> **PAGE EXTRACT**
---
Nick Gibb – 2016 Speech on Mathematics Teaching
Below is the text of the speech made by Nick Gibb, the Minister of State for Schools, in London on 12 July 2016.
Can I start by thanking you for inviting me to join you at your conference today. I hugely appreciate the work that ACME have done to inform both government policy and classroom practice since its foundation in 2002.
Since I first became Shadow Schools Minister in 2005, I have visited several hundred schools. During my visits, particularly to primary schools, I often ask whether I can speak to the class as a whole. Over the years, I have developed something of a lesson routine: I explain to pupils the job of a government minister; a little bit about how Parliament works; and a few titbits of British history. And I also quiz pupils on their general knowledge, in particular on their times tables. And I think it is becoming general knowledge that I do this, and it deters schools from inviting me.
And over the years I have noticed a change. When I ask pupils, “Do you know your times tables?” I am increasingly greeted, not with downward looks and shuffling feet, but with confident classroom cheers of “Yes!” Last month, I was in Chacewater Community Primary School in Cornwall, and every year 3 and 4 pupil I quizzed had automatic recall of all their times tables, even the tricky 7 times table, and all the way up to 12 times 12.
Now, some of you may be thinking, “The Schools minister is talking about times tables again. When will he realise that mathematics is about so much more about this?” I willingly accept that immediate recall of basic number facts is not the totality of mathematics education. Conceptual thinking and real world problem-solving are – ultimately – what we need our pupils to be able to perform once they leave school.
But, as recent and rigorous research into cognitive psychology has shown, number knowledge and fluency in written calculation are not the antithesis of problem solving in mathematics. Rather, they are the royal road by which complex mathematical thinking is achieved.
And that is why I am so delighted to see increased evidence on the ground of schools ensuring their pupils master these basics, before more complicated mathematics is introduced.
---
> **ENTRIES SHOWN**

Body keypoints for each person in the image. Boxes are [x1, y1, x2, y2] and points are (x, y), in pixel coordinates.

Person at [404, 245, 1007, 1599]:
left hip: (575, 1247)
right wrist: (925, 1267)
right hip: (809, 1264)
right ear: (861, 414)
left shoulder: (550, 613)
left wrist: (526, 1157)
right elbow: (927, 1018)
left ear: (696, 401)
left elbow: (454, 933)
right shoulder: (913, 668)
---
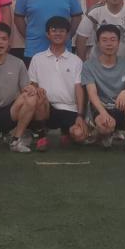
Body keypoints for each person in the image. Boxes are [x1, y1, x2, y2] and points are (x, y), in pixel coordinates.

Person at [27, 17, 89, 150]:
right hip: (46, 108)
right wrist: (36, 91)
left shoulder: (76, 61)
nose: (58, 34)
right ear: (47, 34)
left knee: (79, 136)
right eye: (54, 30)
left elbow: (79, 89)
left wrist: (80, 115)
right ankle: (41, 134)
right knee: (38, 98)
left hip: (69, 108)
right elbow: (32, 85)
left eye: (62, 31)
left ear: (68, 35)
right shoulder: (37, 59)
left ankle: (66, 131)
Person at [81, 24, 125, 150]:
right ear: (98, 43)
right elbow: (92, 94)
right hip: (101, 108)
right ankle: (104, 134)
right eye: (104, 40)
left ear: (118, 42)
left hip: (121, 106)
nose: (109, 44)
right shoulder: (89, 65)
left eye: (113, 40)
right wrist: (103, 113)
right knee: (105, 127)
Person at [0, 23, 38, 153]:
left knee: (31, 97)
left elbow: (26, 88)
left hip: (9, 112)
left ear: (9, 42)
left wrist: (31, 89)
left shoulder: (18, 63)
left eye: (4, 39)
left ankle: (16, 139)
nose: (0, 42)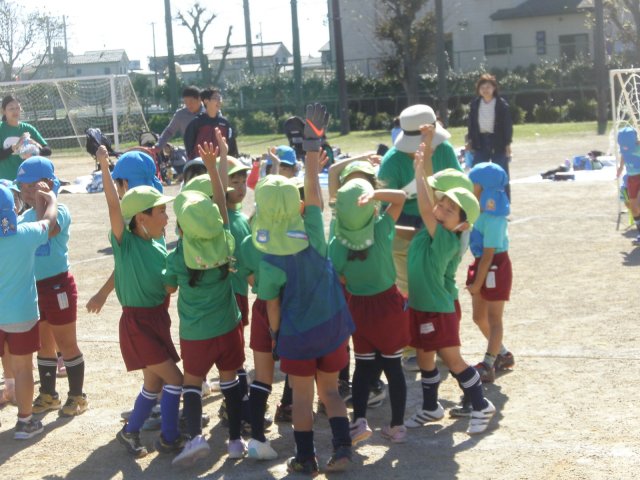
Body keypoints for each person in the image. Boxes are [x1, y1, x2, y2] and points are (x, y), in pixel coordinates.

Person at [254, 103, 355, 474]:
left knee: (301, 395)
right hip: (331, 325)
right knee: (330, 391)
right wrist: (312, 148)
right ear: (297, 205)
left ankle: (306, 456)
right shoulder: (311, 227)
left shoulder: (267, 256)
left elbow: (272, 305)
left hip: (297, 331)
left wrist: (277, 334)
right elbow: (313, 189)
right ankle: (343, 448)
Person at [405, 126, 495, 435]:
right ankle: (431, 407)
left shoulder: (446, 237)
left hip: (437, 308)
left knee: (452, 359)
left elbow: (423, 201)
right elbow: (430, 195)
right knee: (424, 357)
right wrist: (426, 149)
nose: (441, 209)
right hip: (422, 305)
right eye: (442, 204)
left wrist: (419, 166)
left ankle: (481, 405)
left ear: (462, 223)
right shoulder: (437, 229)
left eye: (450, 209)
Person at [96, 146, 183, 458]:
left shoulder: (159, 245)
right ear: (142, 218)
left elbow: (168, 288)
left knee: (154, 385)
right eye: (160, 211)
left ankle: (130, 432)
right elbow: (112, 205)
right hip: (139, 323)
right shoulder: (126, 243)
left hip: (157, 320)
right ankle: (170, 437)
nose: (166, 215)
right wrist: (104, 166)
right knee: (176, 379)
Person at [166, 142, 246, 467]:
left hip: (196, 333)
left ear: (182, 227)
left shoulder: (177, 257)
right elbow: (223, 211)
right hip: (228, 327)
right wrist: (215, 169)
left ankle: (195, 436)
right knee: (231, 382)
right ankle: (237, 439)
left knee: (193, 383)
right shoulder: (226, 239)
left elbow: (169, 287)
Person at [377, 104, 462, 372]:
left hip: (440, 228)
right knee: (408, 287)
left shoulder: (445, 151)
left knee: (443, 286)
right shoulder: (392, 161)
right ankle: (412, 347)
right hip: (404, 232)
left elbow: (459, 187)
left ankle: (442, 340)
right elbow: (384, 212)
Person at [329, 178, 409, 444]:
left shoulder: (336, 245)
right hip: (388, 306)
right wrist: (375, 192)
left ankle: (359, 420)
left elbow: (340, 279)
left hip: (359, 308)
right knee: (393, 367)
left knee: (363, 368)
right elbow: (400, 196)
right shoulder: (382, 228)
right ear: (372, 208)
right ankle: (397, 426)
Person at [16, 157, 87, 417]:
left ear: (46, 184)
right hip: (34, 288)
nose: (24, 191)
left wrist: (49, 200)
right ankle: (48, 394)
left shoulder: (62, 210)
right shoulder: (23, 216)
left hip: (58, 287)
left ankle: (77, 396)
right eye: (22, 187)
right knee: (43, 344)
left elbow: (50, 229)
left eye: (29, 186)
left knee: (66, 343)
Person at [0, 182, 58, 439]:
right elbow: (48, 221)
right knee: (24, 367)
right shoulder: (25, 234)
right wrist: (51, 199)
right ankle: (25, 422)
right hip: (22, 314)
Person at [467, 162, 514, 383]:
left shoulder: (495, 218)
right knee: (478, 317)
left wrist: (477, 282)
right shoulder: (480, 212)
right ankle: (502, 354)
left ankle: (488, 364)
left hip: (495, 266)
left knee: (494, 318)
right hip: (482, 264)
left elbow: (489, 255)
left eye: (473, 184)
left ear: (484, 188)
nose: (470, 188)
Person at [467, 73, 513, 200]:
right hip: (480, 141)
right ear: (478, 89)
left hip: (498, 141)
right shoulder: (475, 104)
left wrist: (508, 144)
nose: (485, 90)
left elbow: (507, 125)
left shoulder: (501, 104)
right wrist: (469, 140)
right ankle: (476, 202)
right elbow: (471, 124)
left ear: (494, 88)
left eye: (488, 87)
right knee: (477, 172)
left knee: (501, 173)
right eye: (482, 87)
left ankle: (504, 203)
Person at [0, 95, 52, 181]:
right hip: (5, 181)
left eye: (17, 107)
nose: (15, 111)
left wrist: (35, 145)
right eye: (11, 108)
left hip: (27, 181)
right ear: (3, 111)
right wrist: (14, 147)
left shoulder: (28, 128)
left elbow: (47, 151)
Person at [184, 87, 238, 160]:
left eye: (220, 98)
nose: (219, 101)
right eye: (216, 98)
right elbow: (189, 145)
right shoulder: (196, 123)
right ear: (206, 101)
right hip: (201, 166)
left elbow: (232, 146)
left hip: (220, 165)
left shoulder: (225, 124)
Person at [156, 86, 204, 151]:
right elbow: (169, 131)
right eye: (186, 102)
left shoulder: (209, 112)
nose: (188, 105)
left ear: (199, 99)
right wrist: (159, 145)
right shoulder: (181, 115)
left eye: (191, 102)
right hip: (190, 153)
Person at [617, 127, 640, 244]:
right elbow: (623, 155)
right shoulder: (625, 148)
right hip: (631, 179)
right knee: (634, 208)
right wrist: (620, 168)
---
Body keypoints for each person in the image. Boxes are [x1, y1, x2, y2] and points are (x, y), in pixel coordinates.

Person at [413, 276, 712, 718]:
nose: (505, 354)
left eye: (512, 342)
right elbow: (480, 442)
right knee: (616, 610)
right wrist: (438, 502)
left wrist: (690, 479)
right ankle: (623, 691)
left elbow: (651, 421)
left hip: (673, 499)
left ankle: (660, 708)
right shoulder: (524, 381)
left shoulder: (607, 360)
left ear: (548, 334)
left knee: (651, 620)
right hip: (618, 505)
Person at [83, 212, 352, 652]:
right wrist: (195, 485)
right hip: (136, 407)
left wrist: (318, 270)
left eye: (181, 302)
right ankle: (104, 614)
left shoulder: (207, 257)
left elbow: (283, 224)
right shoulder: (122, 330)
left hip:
---
> **WHAT YOU HAVE TO DO**
Please repeat word for word the passage of the speech on mathematics teaching, starting at "Now, some of" and ending at "mathematics is introduced.".

> **EXPECTED OUTPUT**
Now, some of you may be thinking, “The Schools minister is talking about times tables again. When will he realise that mathematics is about so much more about this?” I willingly accept that immediate recall of basic number facts is not the totality of mathematics education. Conceptual thinking and real world problem-solving are – ultimately – what we need our pupils to be able to perform once they leave school.
But, as recent and rigorous research into cognitive psychology has shown, number knowledge and fluency in written calculation are not the antithesis of problem solving in mathematics. Rather, they are the royal road by which complex mathematical thinking is achieved.
And that is why I am so delighted to see increased evidence on the ground of schools ensuring their pupils master these basics, before more complicated mathematics is introduced.